CES2012、影響力に疑問の声も

世界最大の家電見本市、国際コンシューマー・エレクトロニクス・ショー(CES)が210日から4日間に渡り、米ラスベガスで開催された。今年初登場となった機器などはなかったが、テレビ製品を見ると、画面をより大きく、より薄く、そしてより高画質にしたものが注目を集めた。日本と韓国メーカーが激しいつばぜり合いを演じ、サムスンとLGが高画質を楽しめる有機LEテレビで世界最大級の55インチ型を発表すれば、ソニーは自社液晶テレビに比べ3倍以上も画質が優れるとされる発光ダイオード(LED)を使った試作機を発表するといった具合だ。また大型テレビで圧倒的なシェアを誇るシャープは80インチ型液晶テレビを今年4月に米国で発売すると発表した。

 

一方、新型テレビの多くが米国ではスマートテレビなどと呼ばれるインターネット接続対応型になっていることも特徴だ。テレビ番組などのインターネット配信人気が急上昇中の米国市場をにらんだもの。2010年にデビューした3D(立体)テレビにかわって、「12年はスマートテレビが本格普及する年になる」などと期待を寄せる向きもあるようだ。スマートテレビの中には、リモコン代わりに人間の声に反応してウェブサイトやeメールの操作を可能にする多機能型テレビも現れた。

 

テレビ以外では、アップル社のタブレット型多機能携帯端末iPad(アイパッド)人気に乗じるかたちで、各社が発表したタブレット端末も目玉商品の一つになった。

 

ところで、CESについて米国内では、同展示会で発表される製品が実際に市場で大ヒット商品になるケースが少ないことを挙げ、その開催意義を問う声も上がっている。09年に目玉製品の一つとして発表されたネットブックが期待はずれに終わったことや、10年に発表された3Dテレビが消費者の心をつかみ切れなかったことなどを挙げる一方、CESには出品されなかったアップル社のスマートフォン(多機能携帯電話)iPhone(アイフォン)やアイパッドが大ヒット商品になっていることなどが指摘されている。

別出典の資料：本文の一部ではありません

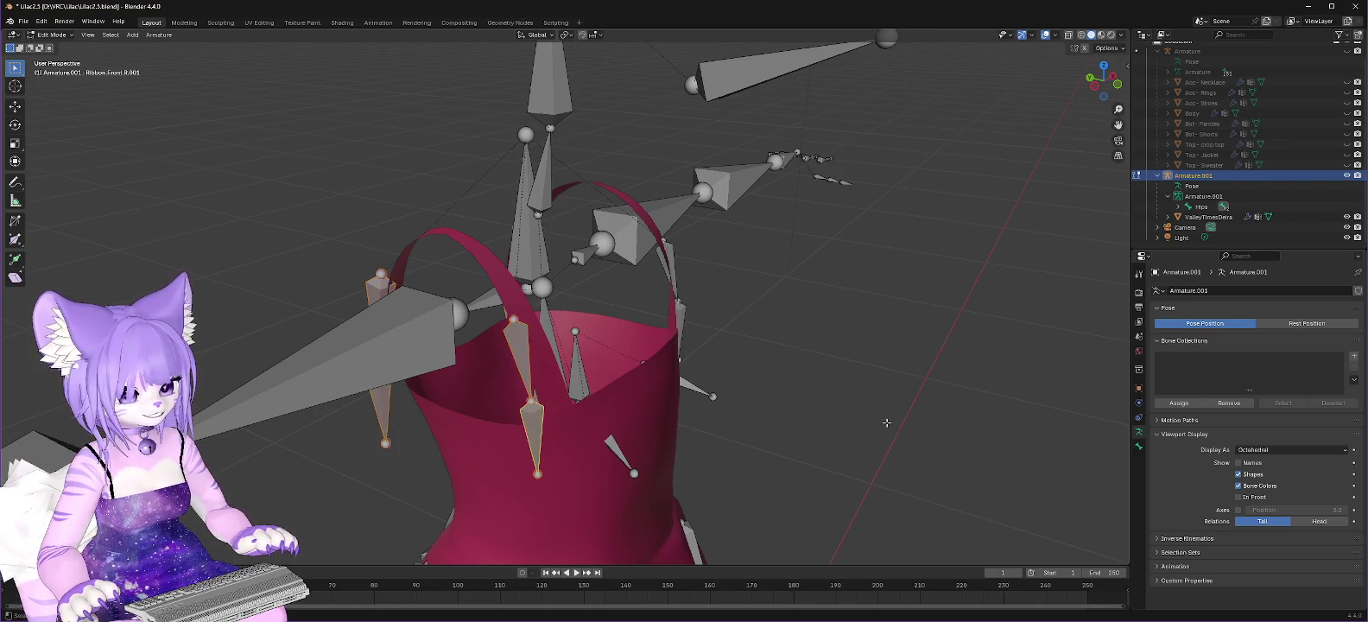
pyautogui.moveTo(959, 427); pyautogui.dragTo(846, 426, button='middle')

アップル社に加え、来年からはマイクロソフト社がCESへの出展を見合わせ独自の発表会を開催することを決めており、「IT産業界の2巨人が参加しない見本市にどれほどの価値があるのだろうか」、などとCESの影響力を疑問視する声も上がっている。ただ、「CESに出展された製品がヒット作にならなくても、家電製品市場の動向を占う重要な役割を果たしている」などと、擁護する意見もある。